[Opening READING PASSAGE section]
DNS cache Validation

What are you folk doing to validate your DNS cache server configs and operation? In other words, what are you doing to make sure they are performing well, not just alive.


I wrote a script to expose stats from unbound to SNMP and built a Cacti template for that. Recently started moving the DNS stats to feed into Telegraf that pushes to an InfluxDB server, then built a dashboard in Grafana. We track DNS RTT for a few queries, number of drops, number of rejects, various record type requests per second, etc. We also have a Nagios plugin that checks each of our DNS cache resolving servers scattered across the network to ensure they can resolve a handful of popular domains.

There are various things you can do. With resolvers like BIND's named,
you have a command called "rndc stats" that dumps statistics counters to
a file. This contains a variety of statistics that can do with
monitoring. I'll list some things for BIND's named, but you can probably
do something similar for other products too:

(1) Check the size of your cache and ensure that it is not too small and
that it is bound. The max-cache-size config option will limit it. In old
versions of named, there was no limit. Current versions have an
automatic limit. You want this size to be at least a few hundred MB for
a small LAN and larger if it is a widely used resolver. Check the "cache
records deleted due to memory exhaustion" counter in rndc stats output.

(2) Check your cache hit rate (CHR). This is the number of queries that
were answered from cache vs. number of overall client queries. You
should be able to compute this from rndc stats output. It can usually be
anything between 50% to 95% depending on the usage, but if you see it
dipping below 50% and this is an ordinary resolver, you may want to look
into why that is so. CHR is typically graphed and monitored that way.
[Closing READING PASSAGE section]
→ TASK 1:
Which quantities does the DNS cache thread say are tracked on the Grafana dashboard, in the sentence beginning "We track"?
→ TASK 2:
Can you copy out the DNS cache thread word for word, from "(1) Check the" to "monitored that way."?
[Opening DATASET EXCERPT section]
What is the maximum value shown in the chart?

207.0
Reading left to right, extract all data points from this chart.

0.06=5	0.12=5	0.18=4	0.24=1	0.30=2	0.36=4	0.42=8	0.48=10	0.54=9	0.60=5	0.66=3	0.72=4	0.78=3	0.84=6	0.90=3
[Closing DATASET EXCERPT section]
→ WRITTEN RESPONSE 1:
- DNS RTT for a few queries
- Number of drops
- Number of rejects
- Various record type requests per second

→ WRITTEN RESPONSE 2:
(1) Check the size of your cache and ensure that it is not too small and
that it is bound. The max-cache-size config option will limit it. In old
versions of named, there was no limit. Current versions have an
automatic limit. You want this size to be at least a few hundred MB for
a small LAN and larger if it is a widely used resolver. Check the "cache
records deleted due to memory exhaustion" counter in rndc stats output.

(2) Check your cache hit rate (CHR). This is the number of queries that
were answered from cache vs. number of overall client queries. You
should be able to compute this from rndc stats output. It can usually be
anything between 50% to 95% depending on the usage, but if you see it
dipping below 50% and this is an ordinary resolver, you may want to look
into why that is so. CHR is typically graphed and monitored that way.